TASK INPUTS >>
+ + + + + + +
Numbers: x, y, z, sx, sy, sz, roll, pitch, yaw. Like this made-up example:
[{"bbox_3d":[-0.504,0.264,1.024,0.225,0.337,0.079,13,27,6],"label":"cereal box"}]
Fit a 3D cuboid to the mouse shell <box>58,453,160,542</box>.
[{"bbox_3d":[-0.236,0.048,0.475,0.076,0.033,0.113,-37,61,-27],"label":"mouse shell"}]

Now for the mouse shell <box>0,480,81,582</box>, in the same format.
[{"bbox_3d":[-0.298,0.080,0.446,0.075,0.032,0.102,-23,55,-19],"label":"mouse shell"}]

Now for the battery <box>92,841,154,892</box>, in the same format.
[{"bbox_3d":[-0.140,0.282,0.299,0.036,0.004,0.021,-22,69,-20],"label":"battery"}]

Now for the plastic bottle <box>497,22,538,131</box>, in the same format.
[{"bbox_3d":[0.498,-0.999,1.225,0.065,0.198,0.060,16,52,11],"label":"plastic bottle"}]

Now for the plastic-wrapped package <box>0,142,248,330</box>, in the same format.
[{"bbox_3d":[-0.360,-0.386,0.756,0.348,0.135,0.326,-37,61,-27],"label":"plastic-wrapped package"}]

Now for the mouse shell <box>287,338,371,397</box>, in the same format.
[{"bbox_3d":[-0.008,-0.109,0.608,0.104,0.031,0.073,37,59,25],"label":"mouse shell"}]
+ + + + + + +
Only the lines from the one with "Now for the battery" through the end of the records above are to be copied, exactly as written.

Now for the battery <box>92,841,154,892</box>, in the same format.
[{"bbox_3d":[-0.140,0.282,0.299,0.036,0.004,0.021,-22,69,-20],"label":"battery"}]

Now for the plastic bottle <box>497,22,538,131</box>, in the same format.
[{"bbox_3d":[0.498,-0.999,1.225,0.065,0.198,0.060,16,52,11],"label":"plastic bottle"}]

Now for the plastic-wrapped package <box>0,142,248,330</box>, in the same format.
[{"bbox_3d":[-0.360,-0.386,0.756,0.348,0.135,0.326,-37,61,-27],"label":"plastic-wrapped package"}]

Now for the mouse shell <box>287,338,371,397</box>, in the same format.
[{"bbox_3d":[-0.008,-0.109,0.608,0.104,0.031,0.073,37,59,25],"label":"mouse shell"}]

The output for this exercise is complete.